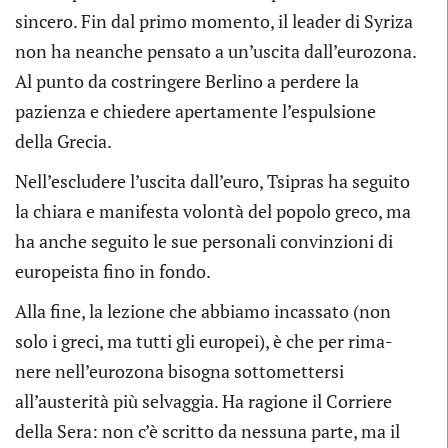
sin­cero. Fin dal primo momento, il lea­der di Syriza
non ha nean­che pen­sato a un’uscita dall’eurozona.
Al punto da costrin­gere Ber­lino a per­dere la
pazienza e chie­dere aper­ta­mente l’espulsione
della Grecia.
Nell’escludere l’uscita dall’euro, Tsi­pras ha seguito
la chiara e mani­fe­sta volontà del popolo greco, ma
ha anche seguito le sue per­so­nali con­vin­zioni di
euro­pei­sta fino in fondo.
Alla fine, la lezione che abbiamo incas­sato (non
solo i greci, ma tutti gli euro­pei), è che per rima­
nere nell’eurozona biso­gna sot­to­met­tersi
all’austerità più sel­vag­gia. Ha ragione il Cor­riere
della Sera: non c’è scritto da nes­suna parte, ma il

--

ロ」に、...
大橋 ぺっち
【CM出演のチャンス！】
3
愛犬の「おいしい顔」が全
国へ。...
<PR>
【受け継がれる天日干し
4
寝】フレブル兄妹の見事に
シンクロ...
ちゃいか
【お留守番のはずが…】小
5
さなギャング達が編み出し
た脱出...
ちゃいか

Exercise prompt: Among the entries above, the lines between the ones containing "ha anche seguito" and "della Sera: non", inclusive, are to be transcribed exactly. No other line is to be given.

Solution for this exercise:
ha anche seguito le sue per­so­nali con­vin­zioni di
euro­pei­sta fino in fondo.
Alla fine, la lezione che abbiamo incas­sato (non
solo i greci, ma tutti gli euro­pei), è che per rima­
nere nell’eurozona biso­gna sot­to­met­tersi
all’austerità più sel­vag­gia. Ha ragione il Cor­riere
della Sera: non c’è scritto da nes­suna parte, ma il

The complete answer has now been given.